I woke up to the sounds of the call to prayer at 5am, and immediately checked my phone to see the election updates. Nearly had a heart attack when I saw that Romney was in the lead, but then I realized it’s still early in the US and they hadn’t counted the votes from the blue states yet. Then I snoozed for another hour or so, and when I woke up and checked the news again, the first thing I thought was, “we did good America.” We reelected President Obama for another four years in office, and made @BarackObama the most popular tweet of all time, beating Justin Bieber. We’ve elected the first openly gay senator, and more women to Senate than ever (MA, I’m proud of you). We’ve legalized same-sex marriage and marijuana in two (maybe three!) states; upheld Obamacare in others; and abolished capital punishment in California. This is a great day for America.
When I got to work, the first thing one of the Kurdish teachers said to me was, “Congratulations!!” and another said, “thank you for not messing this one up”. Their reaction really drove home the point that US presidential elections matter for the rest of the world. Anna told me yesterday that a lot of people she knew had been complaining about the dominance of the US elections in world media, and that who the Finnish, or Swedish president is matters just as much as the American president. Or rather, it shouldn’t matter to anyone else except for the citizens of that particular country. Ideally, it shouldn’t matter. America shouldn’t be this gigantic, hegemonic presence in geopolitics and the global media. Except that it is, and it does matter to the rest of the world who the President of the United States is.
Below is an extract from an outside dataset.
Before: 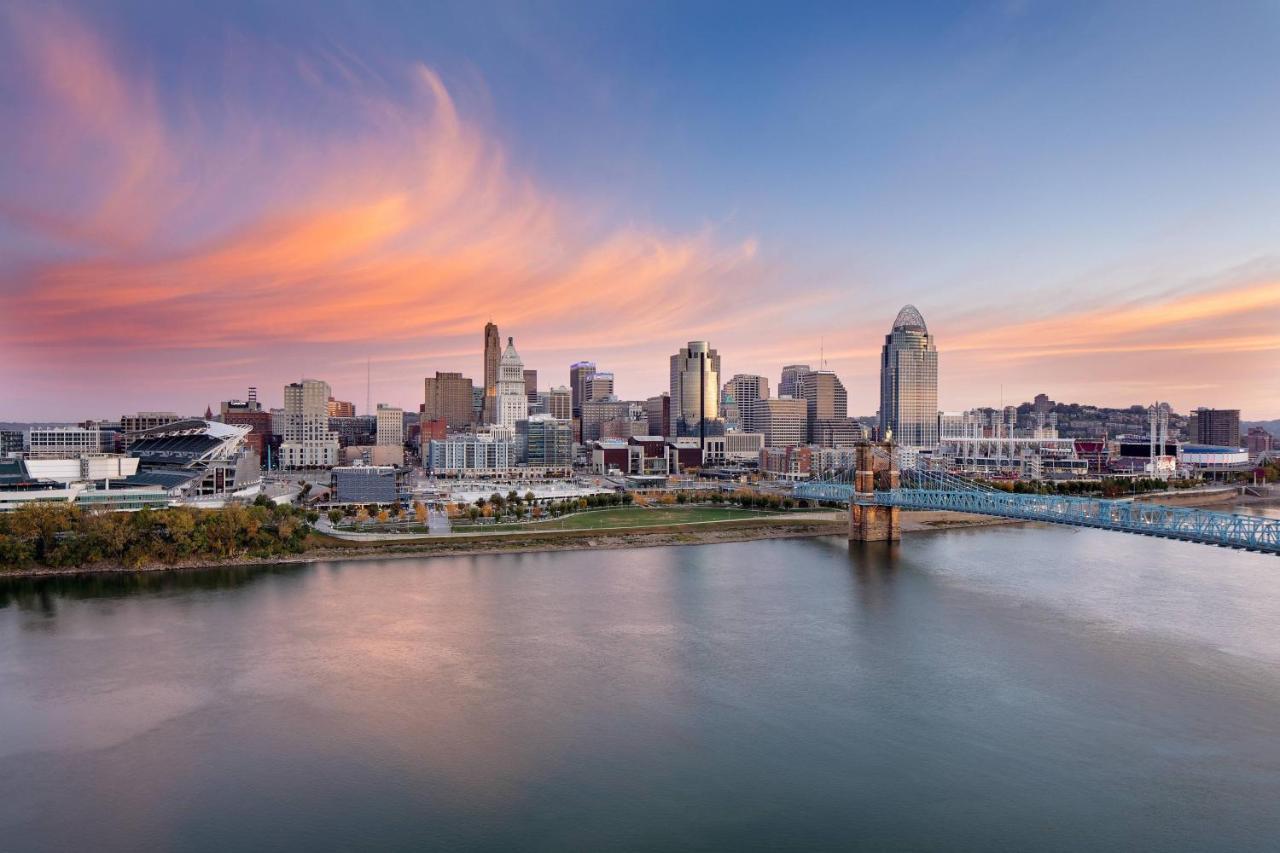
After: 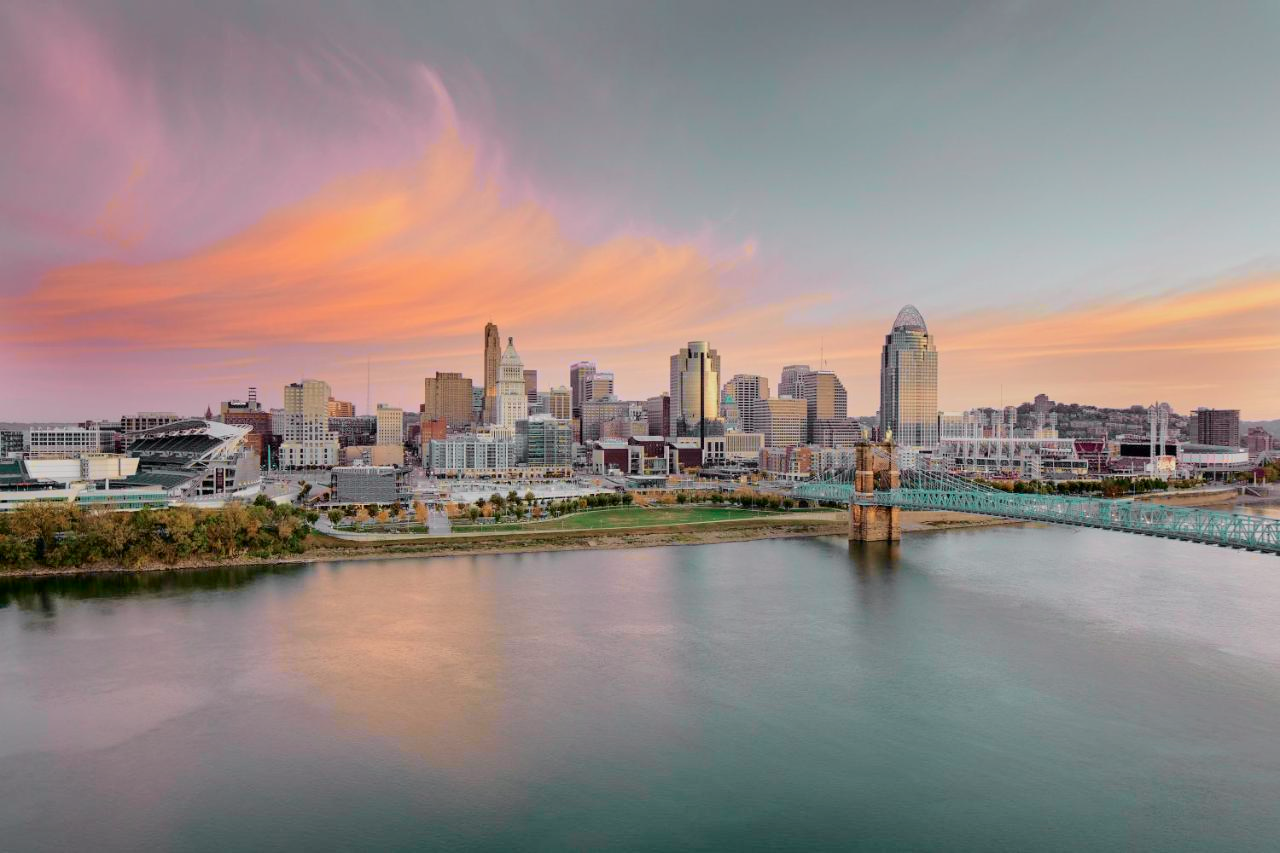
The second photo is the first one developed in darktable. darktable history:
tone curve: curves: ch0 [(0, 0) (0.402, 0.473) (0.673, 0.68) (0.899, 0.832) (0.999, 0.903)]; ch1 [(0, 0) (0.379, 0.262) (0.464, 0.425) (0.498, 0.49) (0.507, 0.5) (0.53, 0.532) (0.582, 0.583) (0.68, 0.672) (0.791, 0.748) (1, 0.896)]; ch2 [(0, 0) (0.199, 0.414) (0.438, 0.49) (0.496, 0.501) (0.515, 0.546) (0.577, 0.605) (0.632, 0.649) (0.717, 0.727) (0.845, 0.855) (0.998, 0.977)], color space Lab, independent channels, preserve colors none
It was quite a surreal experience today, sitting in a Kurdish bus (imagine a blinged out matatu) talking about American presidential elections with people who must live with the consequences of American foreign policy decisions. George Bush is universally (and highly problematically) liked in Kurdistan because he got rid of Saddam Hussein. So the Bush administration’s envisioned “savior” reception actually was true in Kurdistan. But his policies also wreaked havoc in Iraq proper. Joe Biden, and by extension Pres. Obama, is also well-liked here because of his knowledge and support of the Kurdish struggle for recognition. I could go on and on about how the choice of presidents in the US matters in the rest of the world, but I’ll stop here and just say that whether we like it or not, the world will be watching when we elect our presidents. And I’m so proud that we’ve reelected President Obama for another four years. Now we can stop with all the electioneering and get back to business.
Favorite Facebook comment of the day:
What is it with Kenyans and winning races?
If you’ve got world problems, I feel bad for you son… I got 99 problems but Mitt ain’t one.
Also, in 2008, Kenya became the first country to declare a national holiday for the election of another country’s president. Wonder if friends and family will be getting another day off to celebrate Obama’s reelection. In any case, I’ve declared today electoral party day in Kurdistan, and will be attempting to create a celebratory atmosphere. I miss America even more today. #Obama2012
P.S. Remember Michele Bachmann, Herman Cain, Rick Santorum, Newt Gingrich, and the rest of the motley crew? I kind of miss the entertainment.